## REQUIRED WORK:
Reproduce the data word for word, from its first line through the line that contains "08/08/2026 - 23:20", including both of those lines.

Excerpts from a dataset
□ □ □ □ □ □ □

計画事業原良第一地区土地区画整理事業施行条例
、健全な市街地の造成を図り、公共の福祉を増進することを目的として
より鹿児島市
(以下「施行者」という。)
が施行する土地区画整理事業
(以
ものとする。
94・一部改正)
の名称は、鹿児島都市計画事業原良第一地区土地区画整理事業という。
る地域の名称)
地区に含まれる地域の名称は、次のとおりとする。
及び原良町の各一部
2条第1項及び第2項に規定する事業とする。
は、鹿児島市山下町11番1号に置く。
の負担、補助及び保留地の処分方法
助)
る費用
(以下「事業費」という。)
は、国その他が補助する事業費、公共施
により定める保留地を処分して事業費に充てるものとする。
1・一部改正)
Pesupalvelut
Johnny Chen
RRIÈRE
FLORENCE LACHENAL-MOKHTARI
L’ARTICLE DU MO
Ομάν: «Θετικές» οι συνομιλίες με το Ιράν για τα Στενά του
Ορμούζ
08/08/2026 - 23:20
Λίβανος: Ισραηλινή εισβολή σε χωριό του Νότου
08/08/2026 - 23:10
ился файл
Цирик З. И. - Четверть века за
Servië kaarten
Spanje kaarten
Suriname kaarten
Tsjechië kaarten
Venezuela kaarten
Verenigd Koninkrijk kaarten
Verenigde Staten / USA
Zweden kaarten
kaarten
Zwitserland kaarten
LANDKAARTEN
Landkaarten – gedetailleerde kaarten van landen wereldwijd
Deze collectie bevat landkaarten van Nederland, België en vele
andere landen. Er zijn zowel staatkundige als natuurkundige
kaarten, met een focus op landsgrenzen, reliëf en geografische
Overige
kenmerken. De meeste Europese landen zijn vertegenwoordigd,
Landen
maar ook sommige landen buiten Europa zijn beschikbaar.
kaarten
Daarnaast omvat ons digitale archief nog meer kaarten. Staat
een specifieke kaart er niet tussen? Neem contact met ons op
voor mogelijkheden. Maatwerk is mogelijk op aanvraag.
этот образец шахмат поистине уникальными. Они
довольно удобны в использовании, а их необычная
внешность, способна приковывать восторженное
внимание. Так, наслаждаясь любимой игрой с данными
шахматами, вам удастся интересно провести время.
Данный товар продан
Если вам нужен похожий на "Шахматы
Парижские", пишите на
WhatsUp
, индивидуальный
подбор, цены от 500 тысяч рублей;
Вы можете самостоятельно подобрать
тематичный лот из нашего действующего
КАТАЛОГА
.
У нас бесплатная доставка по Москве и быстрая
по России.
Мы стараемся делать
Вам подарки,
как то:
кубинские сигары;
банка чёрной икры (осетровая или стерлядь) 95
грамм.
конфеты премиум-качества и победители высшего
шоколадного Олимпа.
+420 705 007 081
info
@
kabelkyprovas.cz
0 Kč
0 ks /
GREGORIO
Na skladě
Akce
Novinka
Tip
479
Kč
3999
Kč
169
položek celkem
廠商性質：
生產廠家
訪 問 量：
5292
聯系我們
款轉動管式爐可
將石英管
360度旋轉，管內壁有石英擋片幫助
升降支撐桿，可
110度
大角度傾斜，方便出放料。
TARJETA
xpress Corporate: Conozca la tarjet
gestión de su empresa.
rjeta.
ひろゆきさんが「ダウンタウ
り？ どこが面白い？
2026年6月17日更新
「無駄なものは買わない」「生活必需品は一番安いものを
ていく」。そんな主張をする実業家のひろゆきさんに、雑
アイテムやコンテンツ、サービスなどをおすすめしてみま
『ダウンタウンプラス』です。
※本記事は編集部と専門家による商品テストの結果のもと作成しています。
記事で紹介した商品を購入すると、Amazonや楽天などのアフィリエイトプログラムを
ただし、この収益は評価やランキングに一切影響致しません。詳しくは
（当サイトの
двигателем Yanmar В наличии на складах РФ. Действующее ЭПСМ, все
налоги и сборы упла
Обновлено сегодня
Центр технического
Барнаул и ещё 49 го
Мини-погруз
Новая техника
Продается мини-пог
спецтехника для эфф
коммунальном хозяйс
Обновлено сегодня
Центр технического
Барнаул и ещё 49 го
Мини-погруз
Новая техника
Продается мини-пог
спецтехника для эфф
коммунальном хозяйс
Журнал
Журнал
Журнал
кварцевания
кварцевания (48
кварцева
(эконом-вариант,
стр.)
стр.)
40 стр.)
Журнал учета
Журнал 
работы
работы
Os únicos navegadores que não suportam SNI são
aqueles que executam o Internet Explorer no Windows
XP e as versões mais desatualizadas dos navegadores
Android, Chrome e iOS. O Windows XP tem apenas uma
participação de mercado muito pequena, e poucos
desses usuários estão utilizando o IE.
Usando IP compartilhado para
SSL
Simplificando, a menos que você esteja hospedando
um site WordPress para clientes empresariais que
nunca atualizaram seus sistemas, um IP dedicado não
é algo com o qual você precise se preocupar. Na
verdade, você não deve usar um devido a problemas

□ □ □ □ □ □ □

## ANSWER BELOW:
計画事業原良第一地区土地区画整理事業施行条例
、健全な市街地の造成を図り、公共の福祉を増進することを目的として
より鹿児島市
(以下「施行者」という。)
が施行する土地区画整理事業
(以
ものとする。
94・一部改正)
の名称は、鹿児島都市計画事業原良第一地区土地区画整理事業という。
る地域の名称)
地区に含まれる地域の名称は、次のとおりとする。
及び原良町の各一部
2条第1項及び第2項に規定する事業とする。
は、鹿児島市山下町11番1号に置く。
の負担、補助及び保留地の処分方法
助)
る費用
(以下「事業費」という。)
は、国その他が補助する事業費、公共施
により定める保留地を処分して事業費に充てるものとする。
1・一部改正)
Pesupalvelut
Johnny Chen
RRIÈRE
FLORENCE LACHENAL-MOKHTARI
L’ARTICLE DU MO
Ομάν: «Θετικές» οι συνομιλίες με το Ιράν για τα Στενά του
Ορμούζ
08/08/2026 - 23:20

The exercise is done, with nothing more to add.